56. E la più brutta? Quando gli attacchi ai miei piatti si sono trasformati in attacchi personali.

57. La sua ricetta d’amore? L’amore è in tutto. La cucina è un atto d’amore.

58. Cosa le piace dell’Italia? L’Italia è fantastica, ma prima di tutto ci vengo per i miei amici.

59. Cosa possiamo imparare dagli spagnoli? Ogni paese ha una sua storia. Non mi piacciono i confini. Preferisco pensare che ci siano luoghi simili e altri differenti. E italiani e spagnoli sono molto simili.

60. Lei viaggia molto per lavoro, quando el Bulli chiude. Da dove arriveranno i nuovi sapori? Dall’America Latina e dalla Cina: la prima per la passione, l’altra per la cura dei dettagli e dell’aspetto.

61. Ha mai detto a una sua fidanzata «Ti mangerei»? Col lavoro che faccio? Evito. Ha presente il film Il cuoco, il ladro, la moglie e l’amante?

62. Penélope Cruz o Letizia Ortiz? Tutte e due.

63. Javier Bardem o Antonio Banderas? Ammiro chiunque diffonda la cultura spagnola nel mondo.

64. Non sarà un po’ troppo diplomatico? Ma io non sono diplomatico!

65. A un giornalista che le ha detto «È l’Armani della nuova cucina!» lei ha risposto: «Sì, ma lui è miliardario e io no». Ma l’ho detto col massimo rispetto. Lui è al top del suo lavoro, io spero di esserlo nel mio.

66. C’è una cosa da mangiare che detesta?
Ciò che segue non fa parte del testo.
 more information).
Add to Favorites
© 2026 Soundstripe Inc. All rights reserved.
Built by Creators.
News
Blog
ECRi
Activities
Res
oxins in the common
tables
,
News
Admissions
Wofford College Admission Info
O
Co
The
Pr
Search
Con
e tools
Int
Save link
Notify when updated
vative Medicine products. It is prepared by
I peperoni.

67. E uno che avrebbe voluto inventare? La pasta sfoglia. Meravigliosa.

68. Quando torna a L’Hospitalet de Llobregat, alla periferia di Barcellona, dove è nato, come l’accolgono? Come lo stesso Ferran di 30 anni fa. Non come uno che ha avuto successo ma come una brava persona, normale.
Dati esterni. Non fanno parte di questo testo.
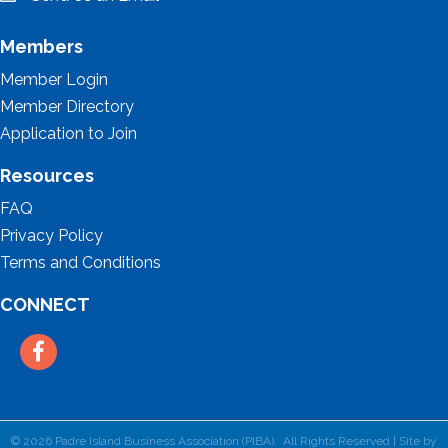
email
Members
Member Login
Member Directory
Application to Join
Resources
FAQ
Privacy Policy
Terms and Conditions
CONNECT
Facebook
©
2026
Padre Island Business Association (PIBA).
All Rights Reserved | Site by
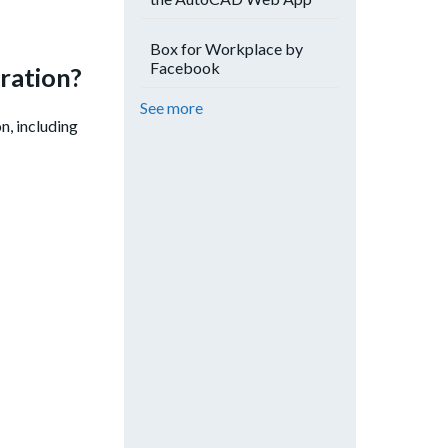
Box for Workplace by
Facebook
ration?
See more
n, including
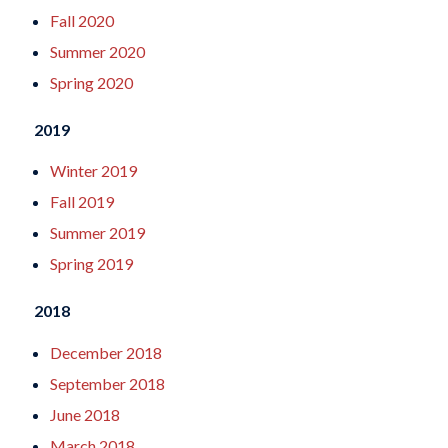
Fall 2020
Summer 2020
Spring 2020
2019
Winter 2019
Fall 2019
Summer 2019
Spring 2019
2018
December 2018
September 2018
June 2018
March 2018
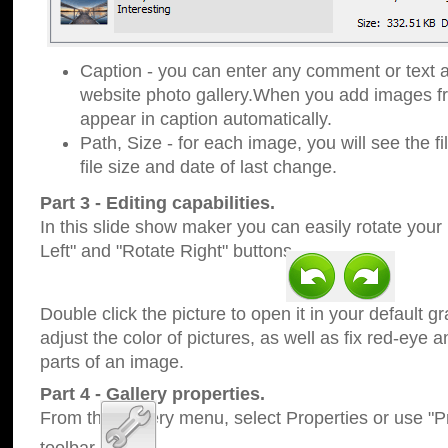
Caption - you can enter any comment or text a
website photo gallery.When you add images fro
appear in caption automatically.
Path, Size - for each image, you will see the fi
file size and date of last change.
Part 3 - Editing capabilities.
In this slide show maker you can easily rotate your
Left" and "Rotate Right" buttons.
Double click the picture to open it in your default g
adjust the color of pictures, as well as fix red-eye
parts of an image.
Part 4 - Gallery properties.
From the Gallery menu, select Properties or use "Pr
69. Adesso sta preparando la valigia per dove? Per l’Amazzonia.

70. Perché lì? Per provare le loro ricette.

71. In famiglia chi sapeva cucinare meglio? Mia madre.

72. La colonna sonora ideale per degustare un suo piatto? Il silenzio.
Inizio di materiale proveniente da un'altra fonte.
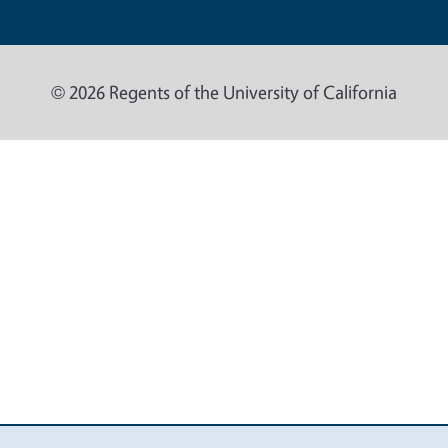
© 2026 Regents of the University of California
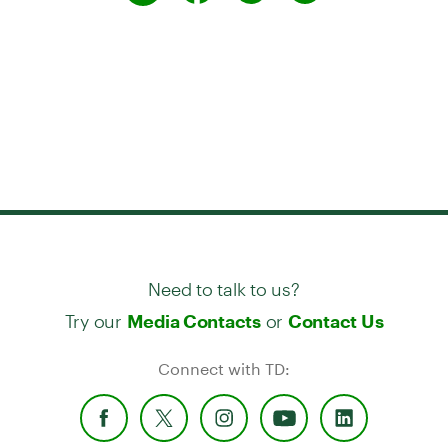
Need to talk to us?
Try our
or
Media Contacts
Contact Us
Connect with TD:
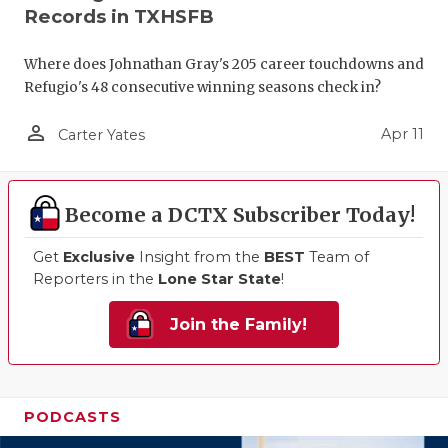
Records in TXHSFB
Where does Johnathan Gray's 205 career touchdowns and
Refugio's 48 consecutive winning seasons check in?
person_outline
Apr 11
Carter Yates
Become a DCTX Subscriber Today!
Get
Exclusive
Insight from the
BEST
Team of
Reporters in the
Lone Star State
!
Join the Family!
PODCASTS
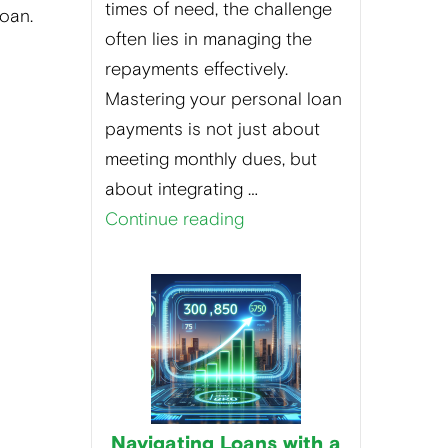
times of need, the challenge
loan.
often lies in managing the
repayments effectively.
Mastering your personal loan
payments is not just about
meeting monthly dues, but
about integrating …
Continue reading
Navigating Loans with a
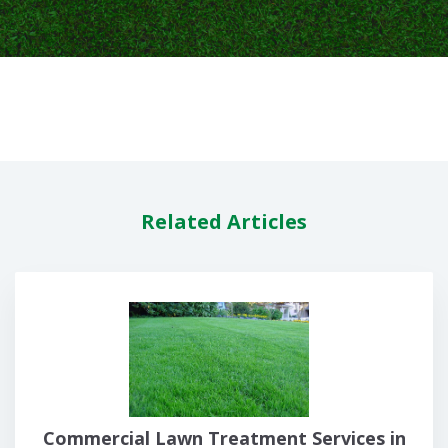
Related Articles
Commercial Lawn Treatment Services in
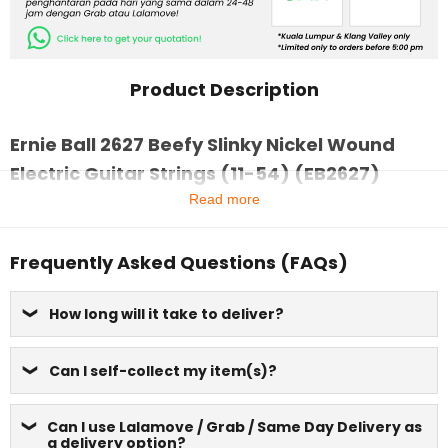
Product Description
Ernie Ball 2627 Beefy Slinky Nickel Wound
Electric Guitar Strings (11-54) (EB2627)
Read more
Frequently Asked Questions (FAQs)
How long will it take to deliver?
Can I self-collect my item(s)?
Can I use Lalamove / Grab / Same Day Delivery as
a delivery option?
73. La parola più bella nel suo lavoro? Equilibrio. (Equilibrio?!)

74. E quella più brutta? Invidia.

75. Ha un motto? Mangiare bene nutre lo spirito.

76. Se esce con gli amici, li porta in trattoria? Certo! La cucina d’avanguardia è come il jazz: per amarlo davvero non puoi ascoltarlo sempre, tenerlo come sottofondo. Richiede amore e attenzione. Tutti i giorni si mangia il cibo di tutti i giorni. Che tra l’altro è ottimo.

77. Lei fuma? Giusto un cigarillo al giorno. Ma non si deve fumare!

78. La sua casa va a fuoco e può portare via solo una cosa: cosa salva? La carta di credito.

79. Che musica c’è sul suo iPod? Rolling Stones, Caetano Veloso, molta musica classica... Di tutto: esattamente come nelle mie ricette.

80. Chi butterebbe giù dalla torre: Jamie Oliver o Gianfranco Vissani? Nessuno dei due, scherza?

81. Dove si va quando si muore? Non lo so. Temo da nessuna parte.

82. Di cosa sa il suo dopobarba? Non lo uso. Non amo i profumi su di me. Uso solo un deodorante neutro.

83. C’è una persona che le ha ispirato un piatto? Oh, moltissime.

84. Qualche nome? Non glieli saprei fare. Basta uno sguardo, un accostamento di colori, un tessuto strano, un sorriso.

85. Hobby oltre la cucina? Vivere.

86. Ultimo shopping? Mah, forse volevo comprare un portatile per vedere un dvd, ma solo perché sono in viaggio.

87. Che succede se arrivano dei clienti antipatici? È meglio che siano simpatici. (Scherza. Ma forse no).

88. Sia sincero: meglio la sua tortilla decostruita o quella che le cucinava sua madre? Facciamo fiftyfifty: per un mese mangerei la mia e il mese dopo la sua.

89. Quante volte si dovrebbe mangiare al giorno? Quando si ha fame. Possibilmente a orari regolari.

90. Una donna che non sa cucinare è una donna...? Che non mangia perché non le interessa.

91. E un uomo? Lo stesso.

92. Un tempo la sinistra andava in piazza, ora va al ristorante. È d’accordo? Cambiano i tempi e anche i luoghi. Ma non c’è nulla di male...

93. Mangiare bene cambia l’umore? A tavola i sentimenti sono protagonisti. Pensi alla cucina cinese: è più bella che buona e la amo per questo.

94. Mai fatto indigestione? Una volta. Ma mi sono ubriacato spesso...

95. Il senso che preferisce? Tutti.

96. Di quale potrebbe fare a meno? Nemmeno uno.

97. Un consiglio ai giovani chef? La creatività è un gioco molto serio.

98. E a chi non ama la cucina sperimentale? Continui a mangiare come vuole.

99. Ha una ricetta segreta per tirarsi su? Lavoro, lavoro, lavoro.

100. Una cosa bella che non rifarebbe più? Non mi pento di niente. Forse di un’intervista come questa?